Japanese-bred Thoroughbred racehorse

Narita Brian (ナリタブライアン, Hepburn: Narita Buraian; May 3, 1991 – September 27, 1998) was a Japanese Thoroughbred racehorse and sire. Until Special Week surpassed him in 1999, Narita Brian was Japan's top money earner. He was the fifth colt to win the Japanese Triple Crown in 1994, and also won the Arima Kinen in the same year. Narita Brian was nicknamed the "shadow roll monster" because he wore a shadow roll while racing.

He debuted in August 1993 and, from November of that year until March 1995, achieved five consecutive GI wins, including the Classic Triple Crown, and placed in the top two in 10 consecutive races. He was awarded the 1993 JRA Award for Best Three-Year-Old Colt and was chosen as the 1994 JRA Horse of the Year as well as Best Four-Year-Old Colt. (Note: Until 2000, Japanese racehorses were one year old at the time at the time of birth. The old name is used for each award.)

After developing a hip joint disease in the spring of 1995, his performance declined, winning only one graded race in six starts (with no GI victories in five starts). However, he drew fan attention with the match race against Mayano Top Gun at the 44th Hanshin Daishoten and by running in short-distance races such as the 26th Takamatsunomiya Kinen. Following tendonitis that developed after running in the Takamatsunomiya Kinen, he was retired from racing in October 1996. He became a sire after retirement, but in September 1998, he suffered a stomach rupture and was euthanized.

_EXERCISE DIRECTIONS_: In the passage about Narita Brian, why was the horse nicknamed the "shadow roll monster"?

_SOURCE MATERIAL_:
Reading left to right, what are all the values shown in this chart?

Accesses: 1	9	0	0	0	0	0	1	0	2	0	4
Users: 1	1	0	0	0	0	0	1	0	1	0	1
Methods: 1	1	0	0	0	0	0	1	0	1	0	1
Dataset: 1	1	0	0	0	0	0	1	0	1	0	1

_WRITTEN ANSWER_: He wore a shadow roll while racing.